## Mise en pratique:
a – Rendez en anglais cette phrase de l'extrait : « Je suis issu d’un recueil de nouvelles. »
b – Résumez l'extrait en deux phrases.
c – D'après l'extrait, quels sont les trois rôles que le personnage interviewé endosse tour à tour ?

## Extrait du texte:
______
Et si, pour une fois, on leur donnait la parole ? Saison 2 Episode 7

Et si, pour une fois, on leur donnait la parole ?

Saison 2 Episode 7

Des interviews.
Mais pas les habituelles rengaines egocentrées des auteurs.
Parce que, finalement, dans un roman, qui va au charbon ? Le personnage !

Et si on leur donnait la parole ? S02E07

par Nick Gardel

Bonjour, vous m’excuserez de ne pas vous présenter, mais à vrai dire j’ai déjà du mal à savoir si vous êtes vraiment là…

Il n’y a aucune excuse à présenter. C’est une question que je me pose aussi régulièrement. En fait, je crois qu’elle n’a pas de réponse stable. Dès que j’arrive à me concentrer suffisamment pour y répondre, c’est un autre qui prend ma place.

Le flou que je perçois n’est donc pas un effet d’optique ?

C’est votre perception. Mais elle expliquerait mon état. Vous avez l’habitude de recevoir un personnage de roman. Je suis issu d’un recueil de nouvelles. Je ne peux être que multiple. Je suis tour à tour un jeune voleur, une apprentie meurtrière, un vieux serrurier. Je suis même l’auteur de cette interview !

C’est donc une forme de monologue… Est-ce que je vais pouvoir utiliser mes questions habituelles ?
______
## Données à examiner:
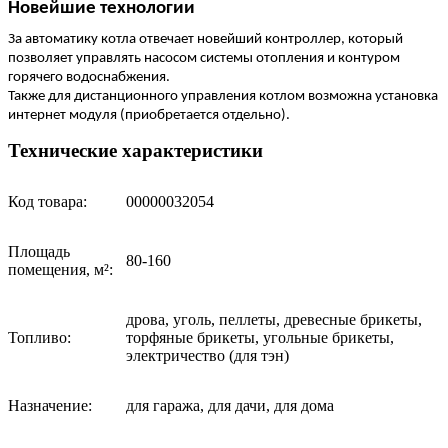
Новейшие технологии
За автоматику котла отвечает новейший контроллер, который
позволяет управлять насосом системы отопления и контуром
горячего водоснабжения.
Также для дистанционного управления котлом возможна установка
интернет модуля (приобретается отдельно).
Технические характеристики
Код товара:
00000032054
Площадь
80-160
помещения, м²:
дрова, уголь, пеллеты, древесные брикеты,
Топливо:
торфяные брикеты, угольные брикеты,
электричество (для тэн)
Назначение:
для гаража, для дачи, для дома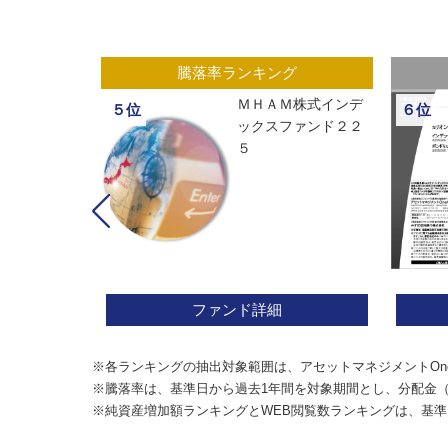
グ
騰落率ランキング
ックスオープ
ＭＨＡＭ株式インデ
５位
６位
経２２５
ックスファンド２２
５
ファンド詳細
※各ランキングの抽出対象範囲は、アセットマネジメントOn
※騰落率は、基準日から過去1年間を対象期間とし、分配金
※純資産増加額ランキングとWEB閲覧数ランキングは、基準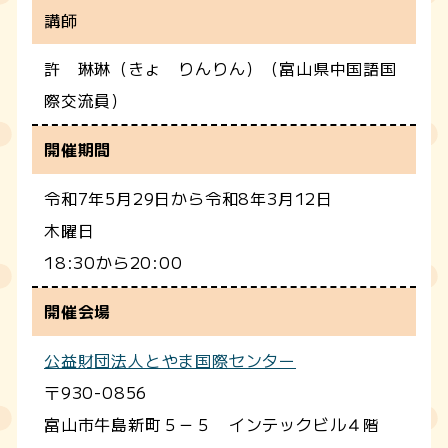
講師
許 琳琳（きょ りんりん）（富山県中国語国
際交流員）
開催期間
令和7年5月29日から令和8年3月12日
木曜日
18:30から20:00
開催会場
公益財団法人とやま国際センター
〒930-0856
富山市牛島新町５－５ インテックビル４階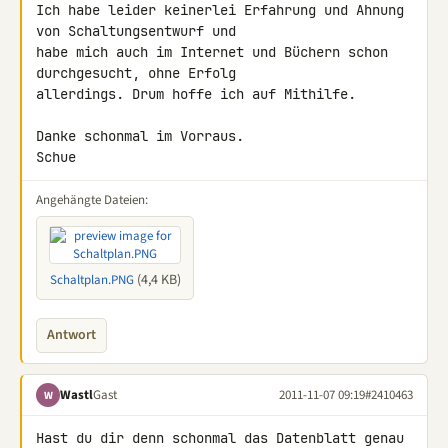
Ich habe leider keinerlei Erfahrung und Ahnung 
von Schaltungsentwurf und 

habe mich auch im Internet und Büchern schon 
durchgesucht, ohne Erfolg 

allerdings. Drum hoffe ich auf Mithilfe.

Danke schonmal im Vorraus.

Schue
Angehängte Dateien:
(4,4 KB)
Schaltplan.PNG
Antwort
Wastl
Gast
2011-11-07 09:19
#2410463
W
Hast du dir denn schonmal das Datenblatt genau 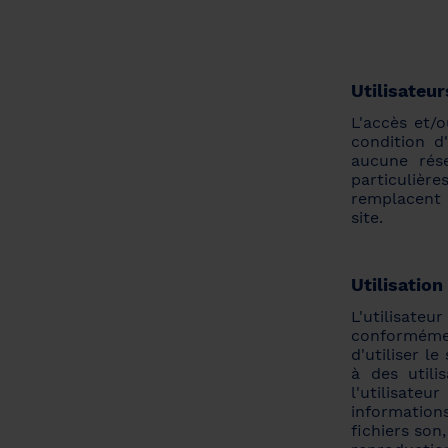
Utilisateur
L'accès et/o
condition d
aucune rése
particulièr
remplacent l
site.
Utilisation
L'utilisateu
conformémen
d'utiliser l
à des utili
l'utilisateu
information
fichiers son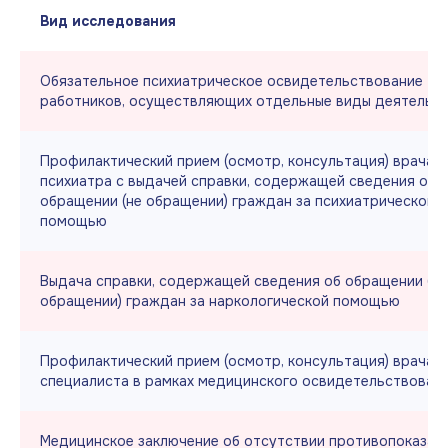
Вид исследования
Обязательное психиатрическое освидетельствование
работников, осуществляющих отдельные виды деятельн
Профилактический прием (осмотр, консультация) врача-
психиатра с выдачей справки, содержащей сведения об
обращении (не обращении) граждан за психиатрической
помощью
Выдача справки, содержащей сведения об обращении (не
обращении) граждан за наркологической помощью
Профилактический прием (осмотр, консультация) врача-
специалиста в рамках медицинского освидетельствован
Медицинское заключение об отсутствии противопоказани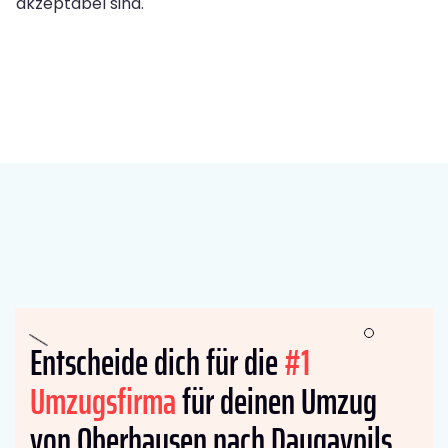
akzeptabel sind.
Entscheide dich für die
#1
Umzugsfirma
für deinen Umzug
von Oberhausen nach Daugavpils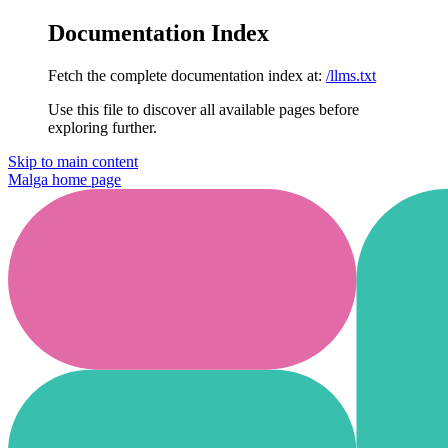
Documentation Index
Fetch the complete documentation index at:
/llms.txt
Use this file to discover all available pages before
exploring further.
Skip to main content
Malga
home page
______
## Réponses numérotées:
a – I come from a collection of short stories.

b – L'extrait présente une série d'interviews qui donne la parole aux personnages de roman plutôt qu'aux auteurs. Dans cet épisode, le personnage interrogé, issu d'un recueil de nouvelles, se dit multiple : tour à tour jeune voleur, apprentie meurtrière et vieux serrurier, et même auteur de l'interview.

c – Un jeune voleur, une apprentie meurtrière et un vieux serrurier.